Billard à neuf heures et demie avec Böll

Prix Nobel 1972, Heinrich Böll, fervent catholique, très marqué par ses lectures de Bernanos fut  ce qu’on a appelé  un représentant  de la  « littérature des ruines », qui raconte la misère de l’après- guerre dans les grandes villes allemandes. Il est surtout connu en France pour l’adaptation au cinéma de  son roman « L’Honneur perdu de Katharina Blum »  écrit pendant les « années de plomb »,les années « Bande à Baader .

Böll pointe   le rôle  de la presse Springer  et des tabloïds genre « Bild »  avec  des campagnes de presse   acharnées  et caricaturales ,voire mensongères, contre  une partie  de la  Gauche  de l’époque. Cette presse  ne recule devant rien pour obtenir des informations, ne respecte rien de la vie privée, et déforme à sa convenance pour surenchérir en   gros titres.. L’intérêt du récit est-comme toujours chez Böll-  c’est  qu’il décortique et analyse son sujet en  s’appuyant  sur des documents, des rapports de police,  des procès-verbaux, des articles de fond,tout en maniant l’acide d’une ironie finement distillée .
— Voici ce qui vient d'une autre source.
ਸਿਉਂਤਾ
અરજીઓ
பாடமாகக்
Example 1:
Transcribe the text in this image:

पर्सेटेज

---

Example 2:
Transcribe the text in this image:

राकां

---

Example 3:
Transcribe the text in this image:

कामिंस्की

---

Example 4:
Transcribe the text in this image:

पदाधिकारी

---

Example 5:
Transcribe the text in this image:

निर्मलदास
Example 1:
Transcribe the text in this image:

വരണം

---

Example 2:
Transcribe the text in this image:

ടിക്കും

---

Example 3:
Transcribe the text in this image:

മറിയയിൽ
Mais ce n’est pas le plus intéressant de son œuvre. Le livre capital ,les plus riche, nuancé, reste « Les deux sacrements ». Rédigé entre  1957 et 1959, publié  en 1960,  au moment où s’achève la reconstruction  de Cologne,sa ville, le  roman s’inspire  de son  passé familial   catholique, pacifiste et progressiste .

 Heinrich était le  fils de Viktor Böll, sculpteur et maître ébéniste spécialisé dans les boiseries d’église. Il découvre la littérature avec Bernanos.Il faut bien préciser que    le  destin de la capitale rhénane est   particulier  puisque  le catholicisme  rhénan resta un  ilot de résistance  antinazi. Pour donner une idée du   climat de la « résistance rhénane »  souvenons-nous que  le jeune Konrad Adenauer fut un maire  de la ville à partir de 1919 , qu’il  prit longtemps  position en faveur du mouvement partisan d’une autonomie de la  Rhénanie  vis-à-vis de l’État de Prusse. Tout un programme..
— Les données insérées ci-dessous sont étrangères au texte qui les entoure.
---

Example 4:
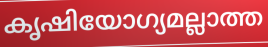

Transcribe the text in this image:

കൃഷിയോഗ്യമല്ലാത്ത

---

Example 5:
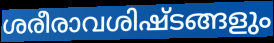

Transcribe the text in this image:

ശരീരാവശിഷ്ടങ്ങളും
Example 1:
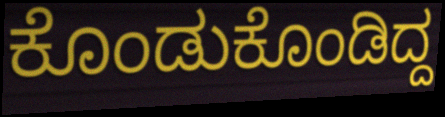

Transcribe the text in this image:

ಕೊಂಡುಕೊಂಡಿದ್ದ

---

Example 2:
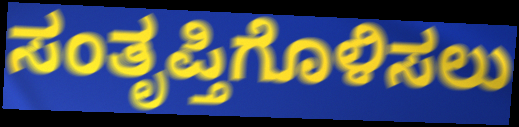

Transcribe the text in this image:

ಸಂತೃಪ್ತಿಗೊಳಿಸಲು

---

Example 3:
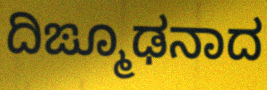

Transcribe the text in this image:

ದಿಙ್ಮೂಢನಾದ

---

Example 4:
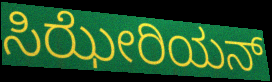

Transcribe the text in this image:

ಸಿಝೇರಿಯನ್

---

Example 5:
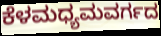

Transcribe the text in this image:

ಕೆಳಮಧ್ಯಮವರ್ಗದ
Adenauer fut démis de  ses fonctions en raison de son hostilité au nazisme en 1933 ,puis emprisonné brièvement après la nuit des longs couteaux en 1934.L’evêque de Cologne fut aussi un  vigoureux résistant  au nazisme. Des mouvements de jeunes  se révélèrent   courageux, aussi, dans la lutte.

 Revenons à Böll. Son roman « les deux sacrements » retrace  le parcours idéologique  de  la famille Fähmel sur  trois générations. La famille   a subi  la  guerre 14, la naissance  du nazisme, puis   l’effondrement  de  l’aventure hitlérienne ,puis les  bombardements anglo- américains et pour finir  la Reconstruction .
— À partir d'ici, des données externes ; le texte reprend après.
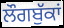
ਲੌਗਬੁੱਕਾਂ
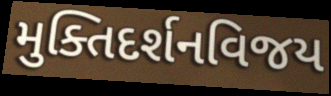
મુક્તિદર્શનવિજય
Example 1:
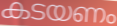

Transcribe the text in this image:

കടയണം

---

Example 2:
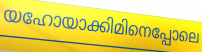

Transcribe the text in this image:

യഹോയാക്കിമിനെപ്പോലെ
En choisissant une famille d’ architectes et de  bâtisseurs Böll  mêle avec subtilité   symboliquement  et  ironiquement  l’histoire d’une ville  et  la généalogie d’une famille . Le grand-père a fait fortune en construisant l’abbaye de Saint Séverin, le fils l’a détruite à coup de dynamite et le petit-fils est chargé de la reconstruire. La honte  de , la famille, c’est cette destruction par le fils.   C’est sans doute le livre le plus grinçant, mais aussi le mieux construit et le plus ample   de toute l’œuvre. A mettre à coté des « Buddenbrook », de Thomas Mann car les deux romans livres sont liés par un regard distant et critique sur la famille au sens bourgeois… La technique narrative de BÖll atteint sa maturité avec prose nuancée , distante,élégante,bien documentée, avec sourire en coin, mais aussi blessure ouverte de Böll sur son drame de famille. 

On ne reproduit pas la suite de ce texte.